Unifying Low Dimensional Observations in Deep Learning Through the Deep Linear Unconstrained Feature Model
Connall Garrod, Jonathan P. Keating
TL;DR
This work addresses why deep networks exhibit strikingly low-dimensional spectral structures by introducing the Deep Unconstrained Feature Model (UFM) and linking them to Deep Neural Collapse (DNC). It derives analytic expressions for Hessian, gradient, and weight spectra in terms of class-mean features, showing that the layer-wise Hessians have a Kronecker structure with a $K^2$-outlier spectrum and that the full Hessian inherits this structure in deep networks.
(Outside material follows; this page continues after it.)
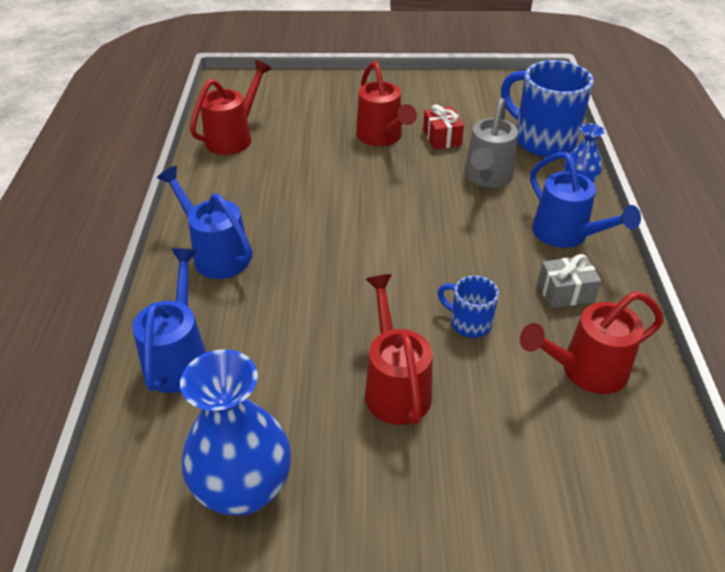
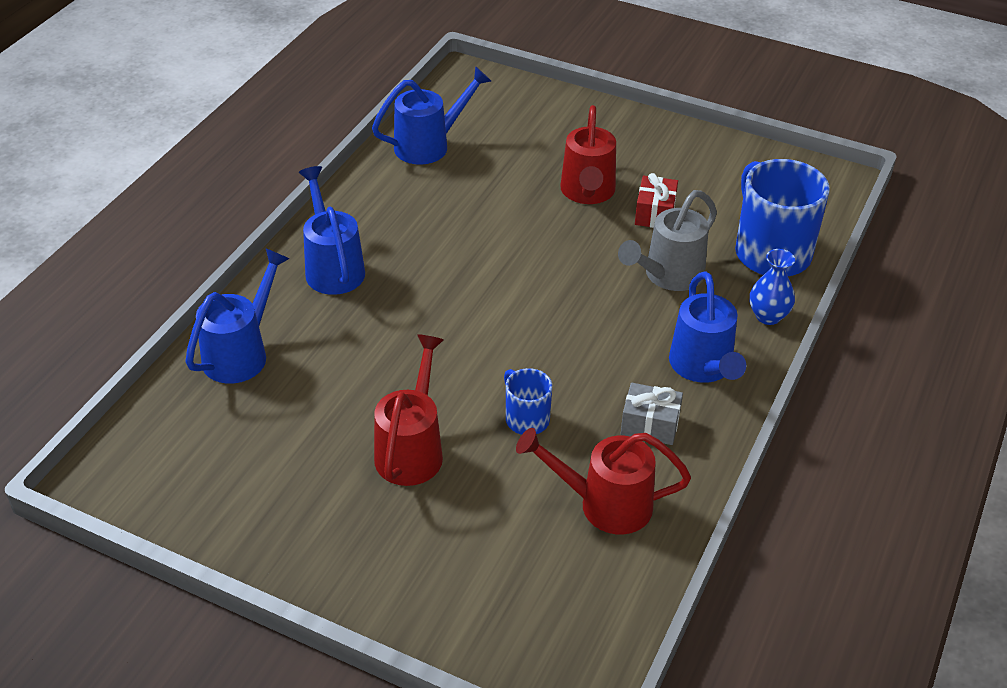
camera: 25 degrees right, 0 degrees up
(233, 137) = (429, 145): red watering can -> blue watering can
(243, 489) = (227, 482): blue vase -> none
The results extend from linear to ReLU UFMs and hold under both MSE and CE losses (with adjustments), with empirical validation on synthetic UFMs and real networks on MNIST/CIFAR-10. Altogether, DNC provides a unifying theoretical lens for curvature, gradient alignment, and weight structure, with implications for training dynamics and regularization strategies in overparameterized regimes.
Abstract
Empirical studies have revealed low dimensional structures in the eigenspectra of weights, Hessians, gradients, and feature vectors of deep networks, consistently observed across datasets and architectures in the overparameterized regime. In this work, we analyze deep unconstrained feature models (UFMs) to provide an analytic explanation of how these structures emerge at the layerwise level, including the bulk outlier Hessian spectrum and the alignment of gradient descent with the outlier eigenspace. We show that deep neural collapse underlies these phenomena, deriving explicit expressions for eigenvalues and eigenvectors of many deep learning matrices in terms of class feature means. Furthermore, we demonstrate that the full Hessian inherits its low dimensional structure from the layerwise Hessians, and empirically validate our theory in both UFMs and deep networks.